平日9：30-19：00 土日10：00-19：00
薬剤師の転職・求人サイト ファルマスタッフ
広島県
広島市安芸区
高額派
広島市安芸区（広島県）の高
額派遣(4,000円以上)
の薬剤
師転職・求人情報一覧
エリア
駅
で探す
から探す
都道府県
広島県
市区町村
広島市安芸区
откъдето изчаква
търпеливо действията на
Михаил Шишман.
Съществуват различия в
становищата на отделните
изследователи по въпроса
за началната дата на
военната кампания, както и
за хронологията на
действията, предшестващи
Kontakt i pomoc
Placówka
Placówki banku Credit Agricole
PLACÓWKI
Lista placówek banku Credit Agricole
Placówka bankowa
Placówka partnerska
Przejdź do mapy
□ □ □ □ □ □ □
What to do: Every line above that holds "действията" should be copied out.

Answer to this exercise:
търпеливо действията на
действията, предшестващи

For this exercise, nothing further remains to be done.